Hmm, Bloomberg would certainly pull lots of potential Republican votes too, so I’m unclear on why the Democratic candidate would be irrelevant. But with a major third party candidate, the entire dynamics of the election would change. It would no longer be the tiresome ritual of two parties mud-slinging at each other.

If you then factor in a probable Green Party run by Cynthia McKinney and quite possible third party run by Ron Paul (who has specifically not ruled it out), you get the Republican and Democratic candidates, Bloomberg who says he will run right down the middle, and highly visible third party runs on both the Right and the Left.

If this happens, it will be an election unlike any we’ve had.

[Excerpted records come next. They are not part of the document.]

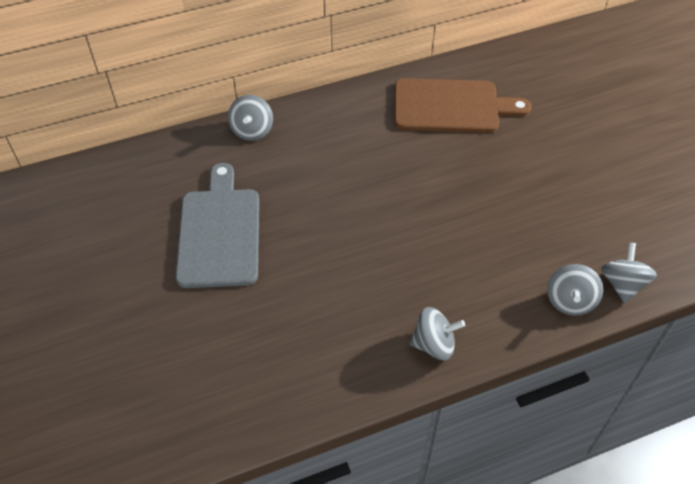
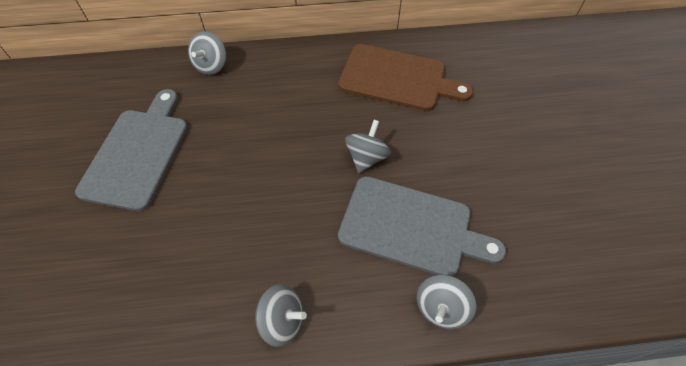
camera: 15 degrees right, 5 degrees up
grey spinning top [601,242,657,303] -> grey spinning top moved to [345,120,391,173]
none -> grey cutting board [338,176,506,276]

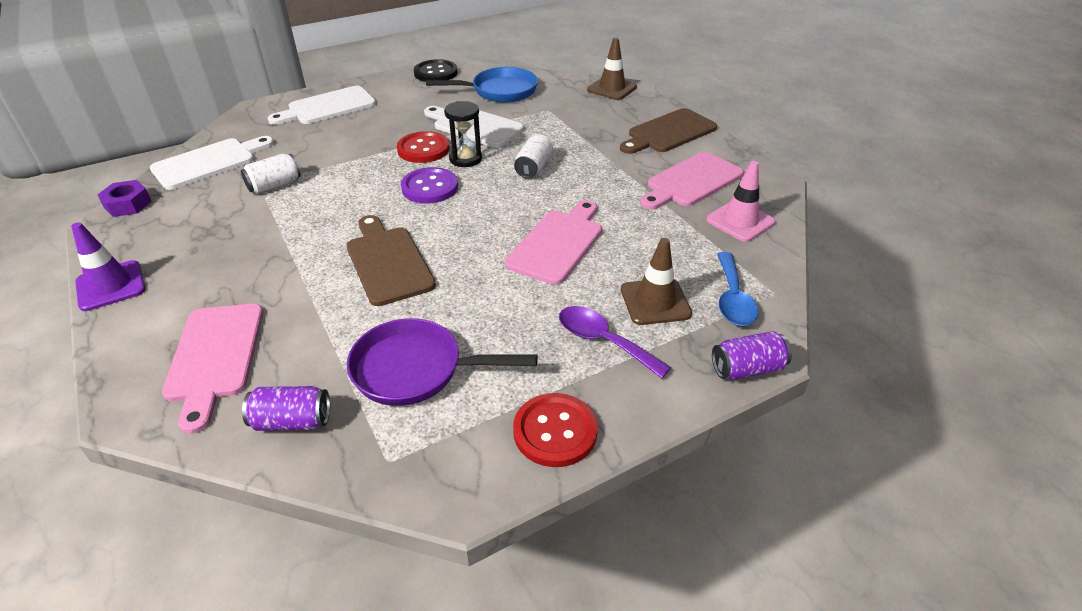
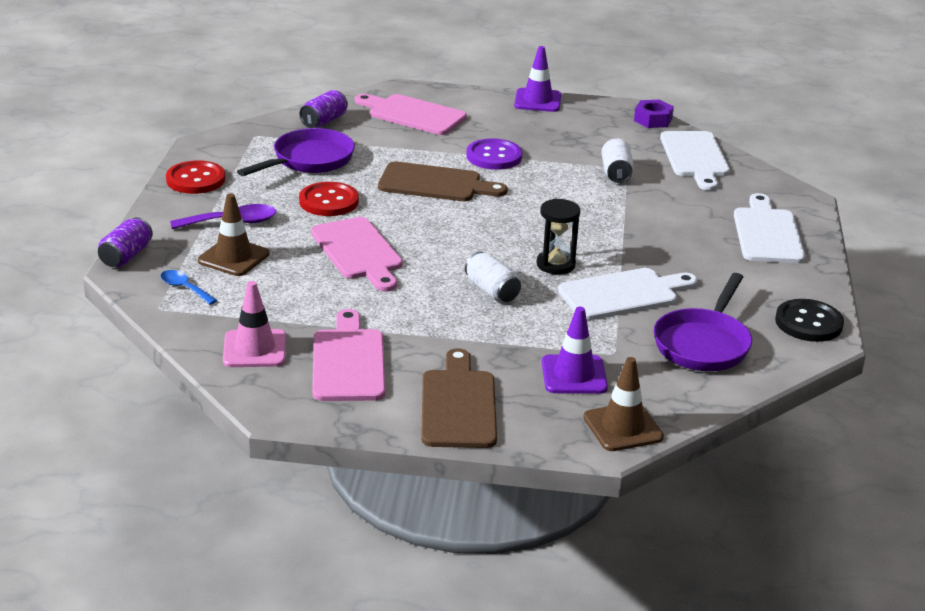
camera: 125 degrees right, 10 degrees down
red button [397,131,450,163] -> red button moved to [299,182,359,216]
purple button [401,167,458,203] -> purple button moved to [466,138,522,170]
blue pan [426,67,538,103] -> purple pan [654,273,752,371]
blue spoon [717,252,758,326] -> blue spoon [160,270,217,305], size x0.66
none -> purple traffic cone [542,307,608,394]

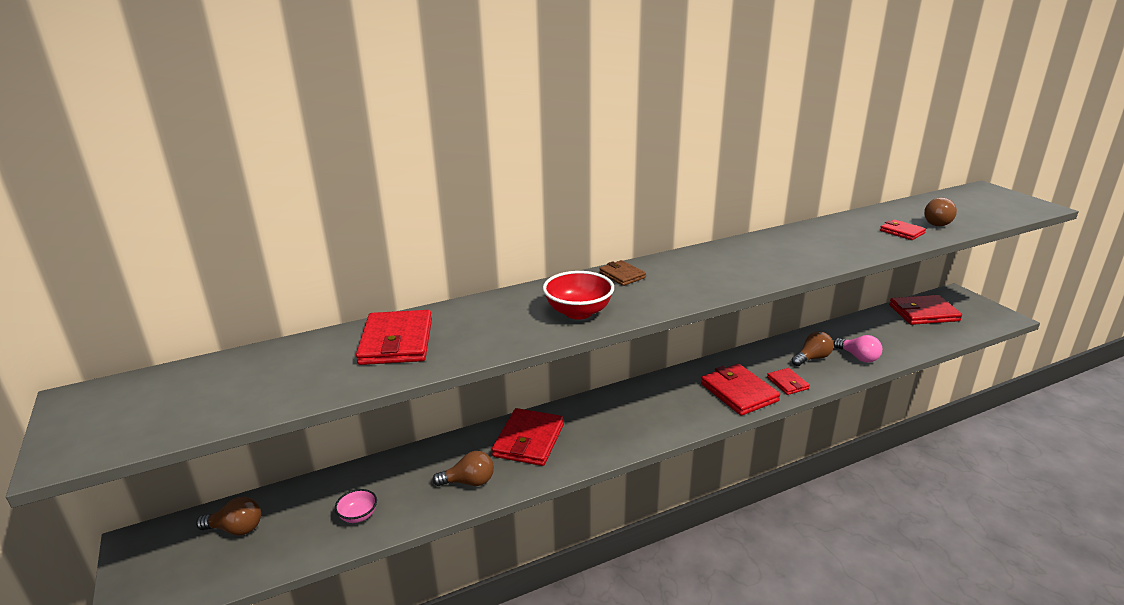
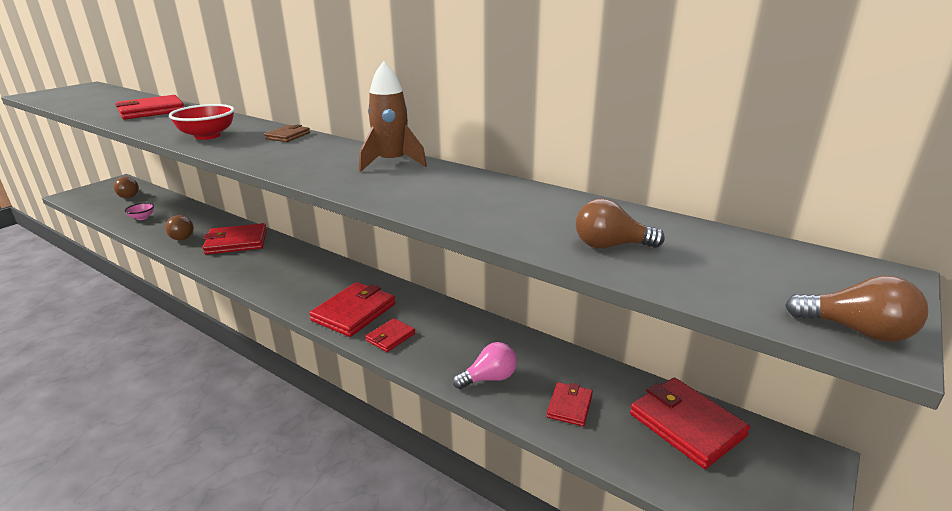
camera: 60 degrees right, 0 degrees up
brown light bulb [792,331,834,366] -> brown light bulb moved to [785,275,928,342]
pink light bulb [833,335,882,363] -> pink light bulb turned 135 degrees counterclockwise [453,342,517,389]
red wallet [880,219,926,240] -> red wallet moved to [547,382,593,426]
none -> brown rocket [359,61,427,172]

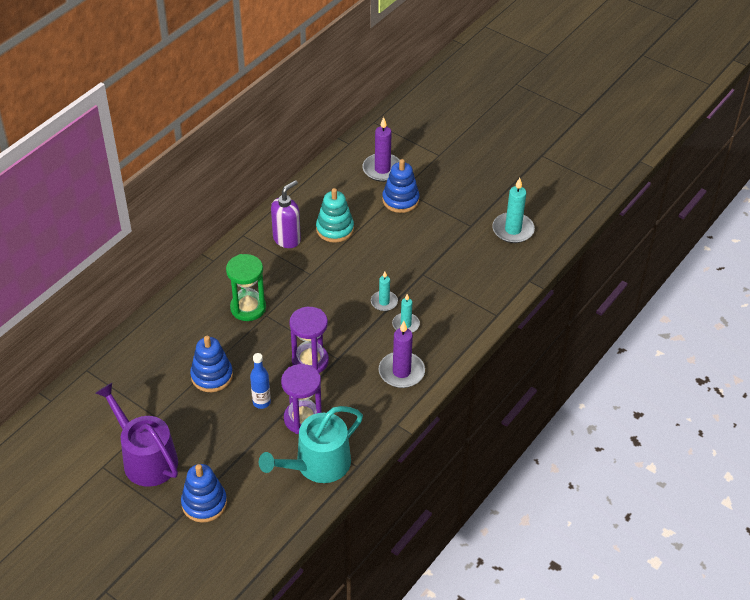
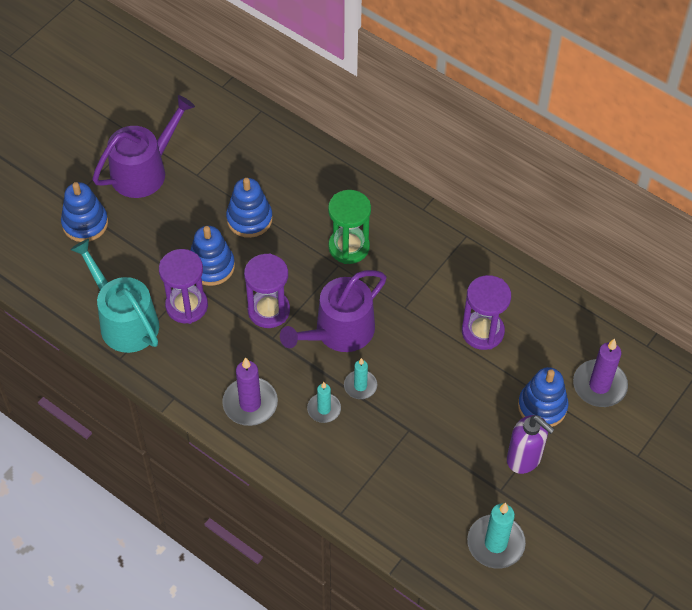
camera: 90 degrees right, 10 degrees up
blue bottle [250,353,271,409] -> blue stacking toy [190,226,235,286]
purple soap dispenser [271,180,301,248] -> purple soap dispenser moved to [507,415,555,474]
turquoise stacking toy [316,188,354,243] -> purple hourglass [462,275,511,350]
none -> purple watering can [280,270,387,352]

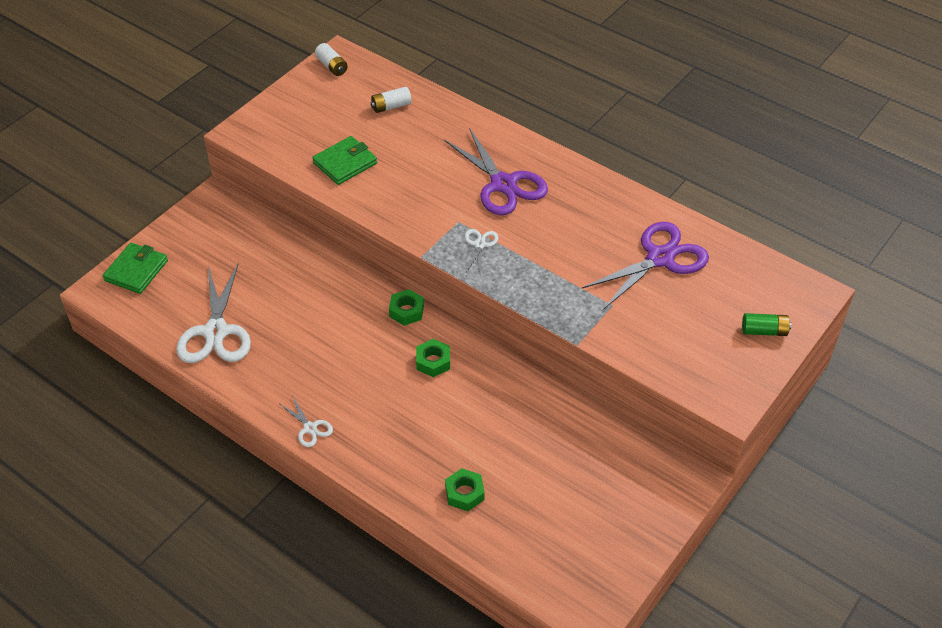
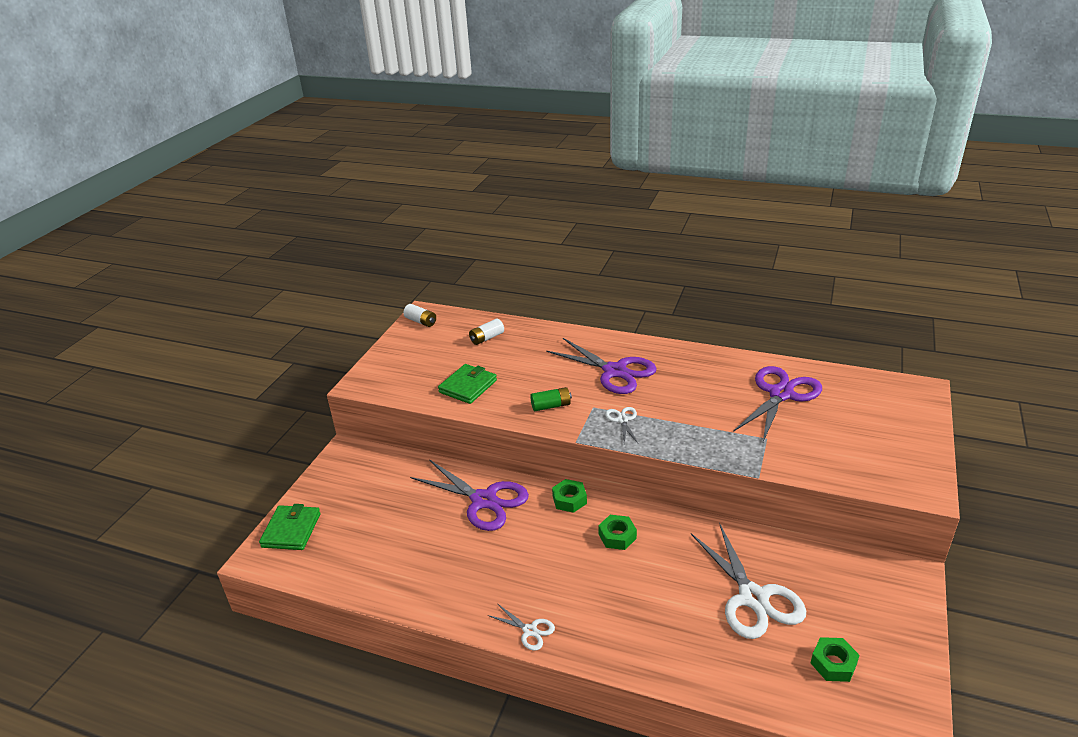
camera: 15 degrees left, 15 degrees down
white scissors [176,262,251,363] -> white scissors moved to [691,523,806,639]
green nut [445,468,485,511] -> green nut moved to [811,637,859,682]
green battery [742,313,792,336] -> green battery moved to [530,387,572,411]
none -> purple scissors [410,459,529,531]

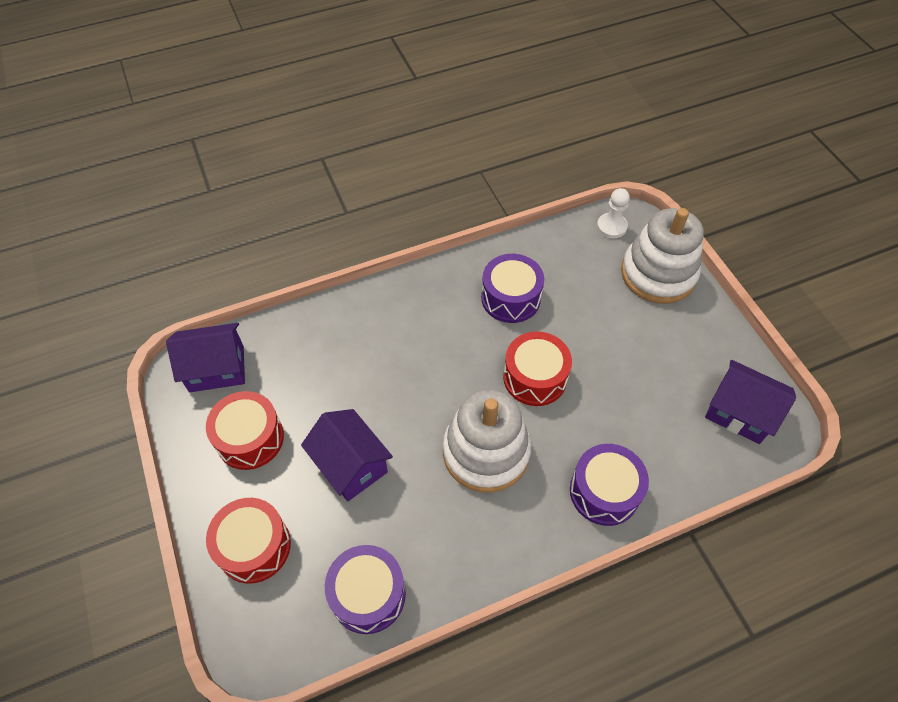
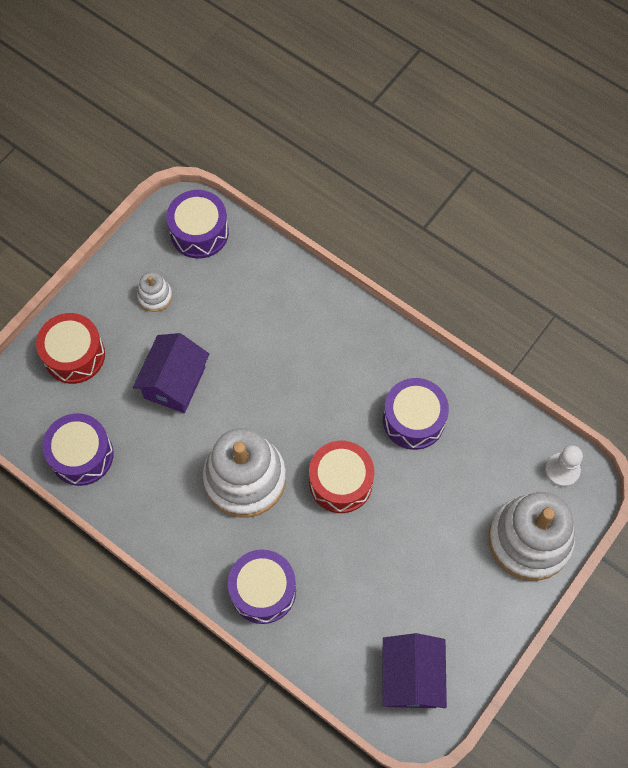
camera: 60 degrees right, 10 degrees up
purple house [166,323,245,392] -> purple drum [166,190,229,259]
red drum [206,391,284,470] -> white stacking toy [137,272,172,312]

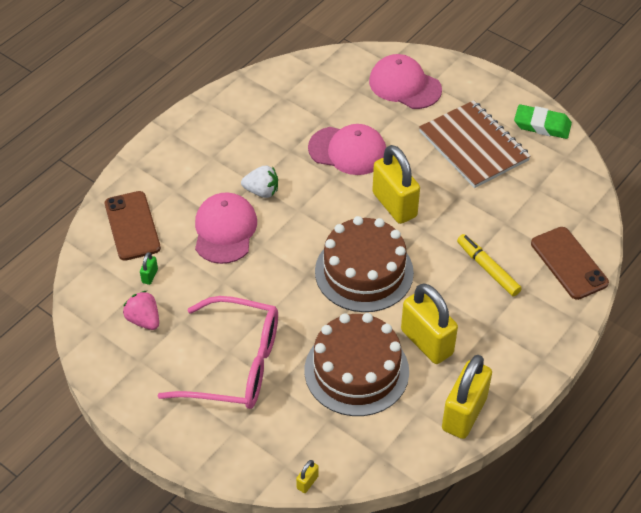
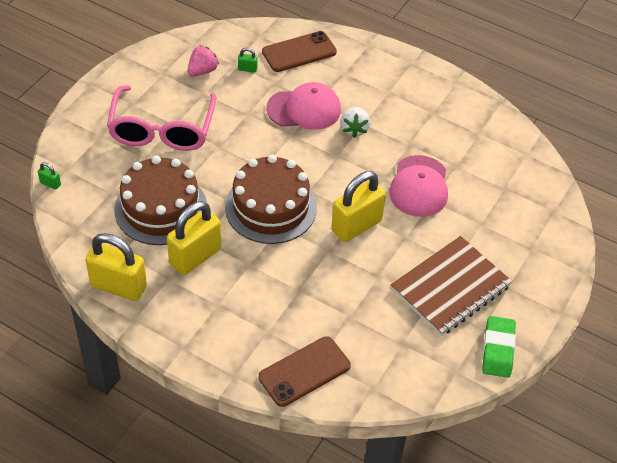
camera: 80 degrees right, 0 degrees up
yellow padlock [296,460,319,493] -> green padlock [38,162,61,190]
pink cap [369,54,442,109] -> none
yellow marker [457,234,522,296] -> none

With five prominent candidates, triangulation and the usual political machinations would be nigh on impossible. Rather than the standard slime-the-other-side approach. Campaign strategies would become so convoluted that they’d look like the image to this post. Perhaps the thought of such convoluted tactics will inspire them to talk about the issues as a way of differentiating themselves from the other candidates. It could happen.